### What the task asks
Would you repeat exactly the part of the listing below that runs from the line containing "middle mcp: (484, 606)" down to the line containing "pinky dip: (1051, 461)", inclusive, and nothing else?

### Provided material
———
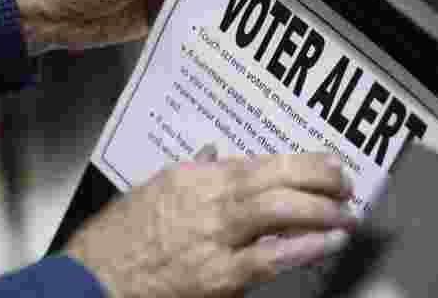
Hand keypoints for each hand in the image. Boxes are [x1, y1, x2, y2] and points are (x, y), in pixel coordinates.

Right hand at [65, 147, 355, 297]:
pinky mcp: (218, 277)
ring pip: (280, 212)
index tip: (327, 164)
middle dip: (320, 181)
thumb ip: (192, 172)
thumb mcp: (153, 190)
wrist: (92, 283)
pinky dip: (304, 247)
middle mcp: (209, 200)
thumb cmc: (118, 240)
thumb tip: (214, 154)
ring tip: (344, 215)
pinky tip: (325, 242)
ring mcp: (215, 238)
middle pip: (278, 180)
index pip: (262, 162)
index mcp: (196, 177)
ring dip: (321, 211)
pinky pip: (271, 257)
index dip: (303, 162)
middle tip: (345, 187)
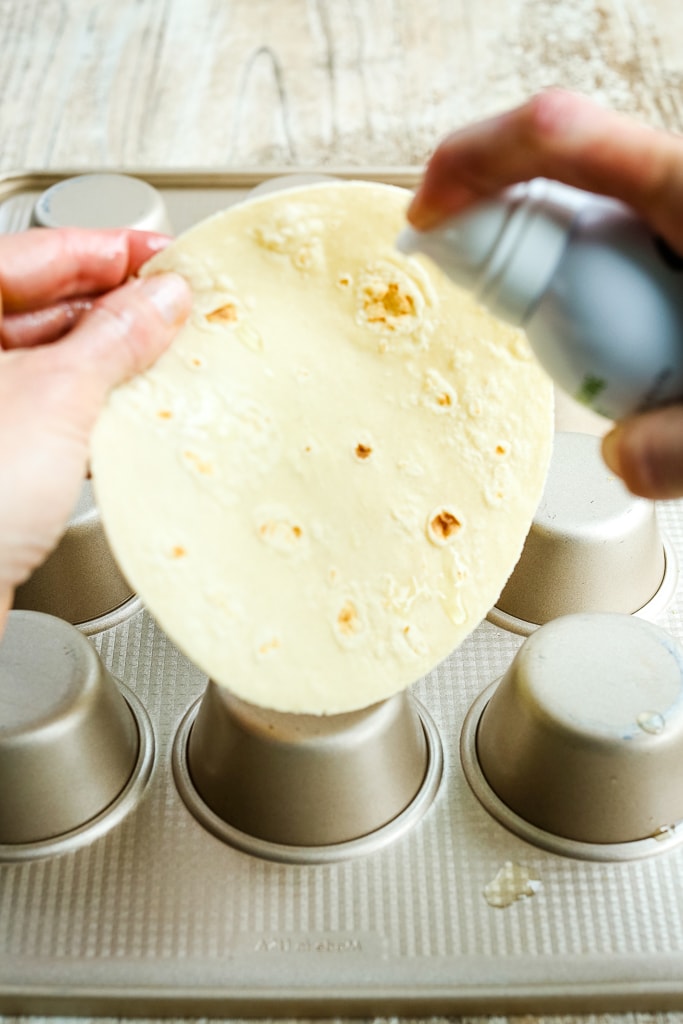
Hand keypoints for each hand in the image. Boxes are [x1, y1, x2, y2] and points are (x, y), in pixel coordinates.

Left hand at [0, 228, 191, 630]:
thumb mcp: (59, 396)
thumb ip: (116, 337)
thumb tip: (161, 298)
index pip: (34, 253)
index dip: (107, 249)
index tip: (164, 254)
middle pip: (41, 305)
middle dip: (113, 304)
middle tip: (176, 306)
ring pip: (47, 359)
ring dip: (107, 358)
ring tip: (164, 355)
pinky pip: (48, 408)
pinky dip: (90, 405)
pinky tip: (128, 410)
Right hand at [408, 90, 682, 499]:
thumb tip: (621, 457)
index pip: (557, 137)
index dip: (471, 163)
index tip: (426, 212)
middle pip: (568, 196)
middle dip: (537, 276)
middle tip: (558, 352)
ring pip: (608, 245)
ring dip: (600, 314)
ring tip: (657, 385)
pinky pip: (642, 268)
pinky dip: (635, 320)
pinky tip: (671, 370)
———
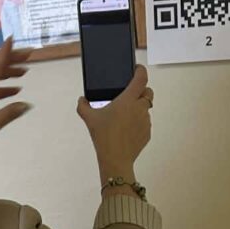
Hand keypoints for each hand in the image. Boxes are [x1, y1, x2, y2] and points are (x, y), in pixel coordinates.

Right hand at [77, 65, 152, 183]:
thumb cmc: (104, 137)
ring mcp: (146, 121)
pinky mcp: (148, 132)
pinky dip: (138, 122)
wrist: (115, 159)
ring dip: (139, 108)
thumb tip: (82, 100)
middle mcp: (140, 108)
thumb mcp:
———
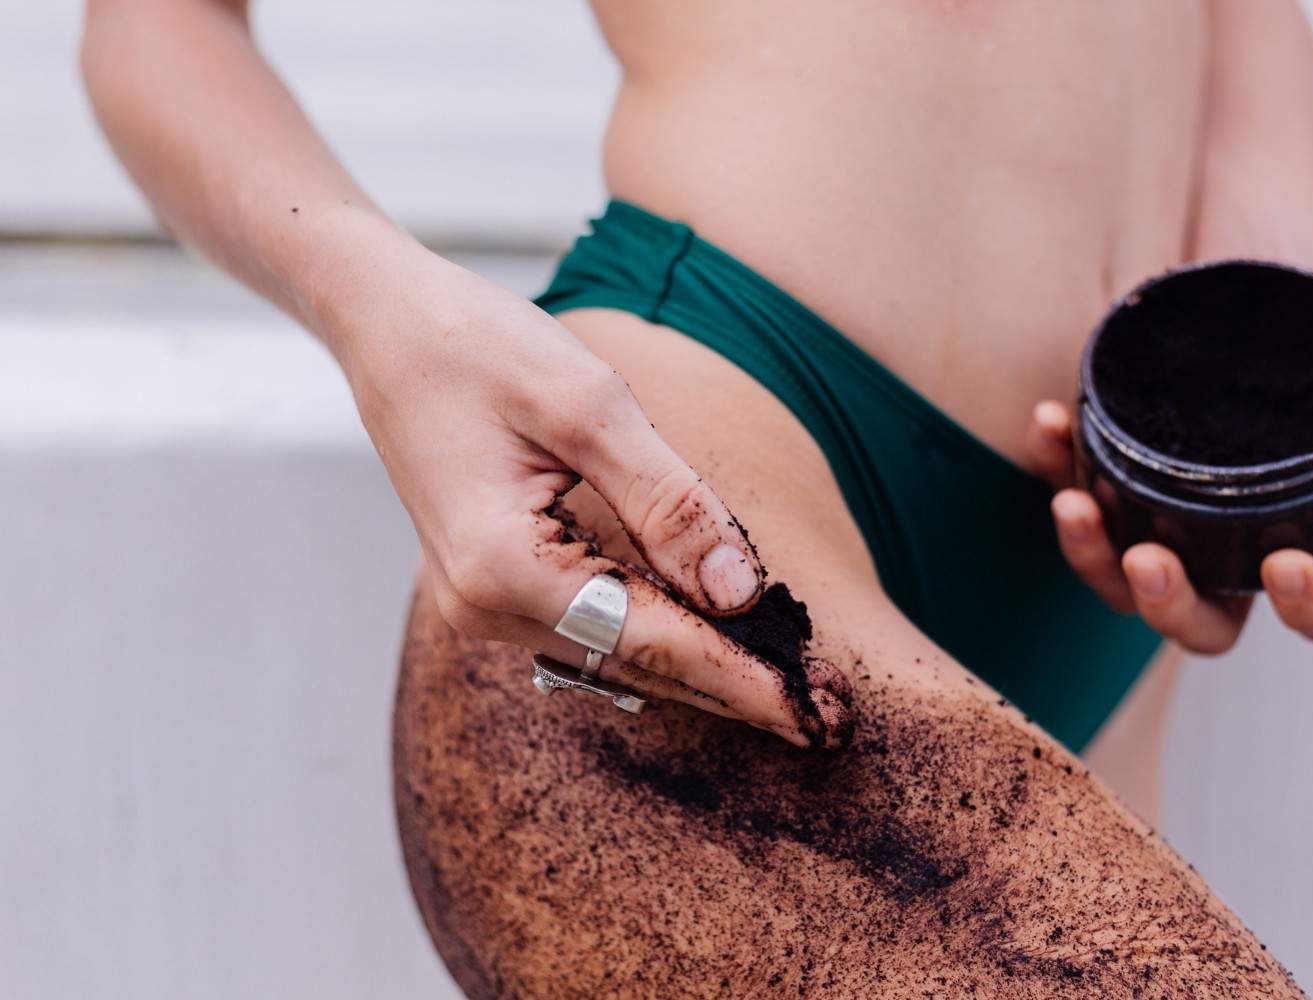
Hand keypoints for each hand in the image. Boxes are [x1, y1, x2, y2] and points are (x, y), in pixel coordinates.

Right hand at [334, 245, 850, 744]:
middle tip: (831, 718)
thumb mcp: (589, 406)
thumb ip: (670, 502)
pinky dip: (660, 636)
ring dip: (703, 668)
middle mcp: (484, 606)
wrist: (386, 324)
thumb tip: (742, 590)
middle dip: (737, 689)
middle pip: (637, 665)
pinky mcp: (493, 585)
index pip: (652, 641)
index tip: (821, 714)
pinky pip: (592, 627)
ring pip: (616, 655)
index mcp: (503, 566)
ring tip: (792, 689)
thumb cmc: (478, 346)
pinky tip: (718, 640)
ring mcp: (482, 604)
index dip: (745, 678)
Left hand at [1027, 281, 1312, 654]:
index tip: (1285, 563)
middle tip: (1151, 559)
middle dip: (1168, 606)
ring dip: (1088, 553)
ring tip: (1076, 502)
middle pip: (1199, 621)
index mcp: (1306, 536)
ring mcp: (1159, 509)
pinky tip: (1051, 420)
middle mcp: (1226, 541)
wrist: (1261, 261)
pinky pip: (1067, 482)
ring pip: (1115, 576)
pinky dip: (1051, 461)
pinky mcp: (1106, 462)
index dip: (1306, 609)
———
### Task result
middle mcp: (484, 606)
wrist: (386, 324)
thumb tip: (742, 590)
middle dip: (737, 689)
middle pip: (637, 665)
pinky mcp: (493, 585)
index pip: (652, 641)
index tip: (821, 714)
pinky pip: (592, 627)
ring pip: (616, 655)
index mcp: (503, 566)
ring tip: (792, 689)
thumb cmc: (478, 346)
pinky tip: (718, 640)
ring mcp: (482, 604)
index dip: (745, 678)
Left hand at [1027, 281, 1312, 654]:
index tip: (1285, 563)
middle tip: (1151, 559)
middle dip: (1168, 606)
ring dip: (1088, 553)
ring tip: (1076, 502)
middle pip: (1199, 621)
index mcp: (1306, 536)
ring mcp: (1159, 509)
pinky tip: (1051, 420)
middle mcp: (1226, 541)
wrist: (1261, 261)
pinky pip: (1067, 482)
ring pip: (1115, 576)
pinky dip: (1051, 461)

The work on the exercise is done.